Report declares officers should not have fired single shot into Breonna Taylor’s home


(Louisville, Ky.) — The probe by two investigators into the fatal shooting of Breonna Taylor by police has found that the officers, who were responding to her house to serve a 2020 narcotics warrant, should not have fired their guns.  

This December 4 report conflicts with what senior officials from the Louisville Metro Police Department had ruled.

Sgt. Andrew Meyer says officers should have held their fire after one of them was shot by Taylor’s boyfriend, Kenneth Walker, during the March 13, 2020 incident.

Meyer wrote, “They took a total of thirty-two shots, when the provided circumstances made it unsafe to take a single shot. This is how the wrong person was shot and killed.”

Sgt. Jonathan Mattingly was shot in the leg when serving the warrant, and the report finds former officers Myles Cosgrove and Brett Hankison violated department use-of-force policy by shooting someone who posed no threat to them.

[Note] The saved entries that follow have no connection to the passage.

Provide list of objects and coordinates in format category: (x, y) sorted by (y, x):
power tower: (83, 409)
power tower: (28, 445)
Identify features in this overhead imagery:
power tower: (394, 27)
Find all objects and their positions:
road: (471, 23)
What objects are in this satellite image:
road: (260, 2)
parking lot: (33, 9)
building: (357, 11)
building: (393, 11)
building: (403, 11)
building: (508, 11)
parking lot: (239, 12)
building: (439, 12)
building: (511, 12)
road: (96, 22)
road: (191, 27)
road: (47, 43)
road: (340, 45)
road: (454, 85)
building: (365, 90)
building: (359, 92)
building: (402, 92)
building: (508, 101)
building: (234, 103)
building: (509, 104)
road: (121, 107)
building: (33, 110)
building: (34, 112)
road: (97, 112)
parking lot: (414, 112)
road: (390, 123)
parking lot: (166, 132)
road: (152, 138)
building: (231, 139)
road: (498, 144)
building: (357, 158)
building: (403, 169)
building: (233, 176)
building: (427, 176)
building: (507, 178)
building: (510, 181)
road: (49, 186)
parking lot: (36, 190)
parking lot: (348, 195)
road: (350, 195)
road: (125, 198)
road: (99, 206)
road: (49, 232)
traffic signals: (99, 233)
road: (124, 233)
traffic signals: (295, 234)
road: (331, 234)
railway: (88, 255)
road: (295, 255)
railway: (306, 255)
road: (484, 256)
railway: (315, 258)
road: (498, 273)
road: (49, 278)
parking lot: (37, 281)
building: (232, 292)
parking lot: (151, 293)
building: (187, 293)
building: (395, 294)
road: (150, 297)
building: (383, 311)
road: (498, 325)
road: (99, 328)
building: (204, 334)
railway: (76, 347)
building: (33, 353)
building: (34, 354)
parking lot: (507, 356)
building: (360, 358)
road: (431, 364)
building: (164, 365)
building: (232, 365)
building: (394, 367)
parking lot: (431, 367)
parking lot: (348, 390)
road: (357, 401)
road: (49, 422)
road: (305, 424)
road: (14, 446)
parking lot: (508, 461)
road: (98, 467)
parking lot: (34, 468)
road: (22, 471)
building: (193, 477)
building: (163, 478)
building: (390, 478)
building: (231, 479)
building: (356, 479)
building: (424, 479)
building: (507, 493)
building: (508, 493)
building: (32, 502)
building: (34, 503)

Meyer says deadly force should have only been directed at Walker, who fired his weapon after the officers broke through the apartment door and entered to serve the warrant.

However, Walker took shelter in a back bedroom and the only way for officers to have made it to the room was to go down a dimly lit hallway.  Because Walker wasn’t a clear target, the report states that Taylor’s safety should have been considered before officers kept firing.

The report has been supported by Meyer’s lieutenant, Jeff Artman.

Taylor was shot six time, one of the bullets coming from Mattingly. An FBI ballistics report states one of Cosgrove’s bullets was what killed Taylor.

Mattingly, who is 48, announced plans to retire on June 1, reports the department.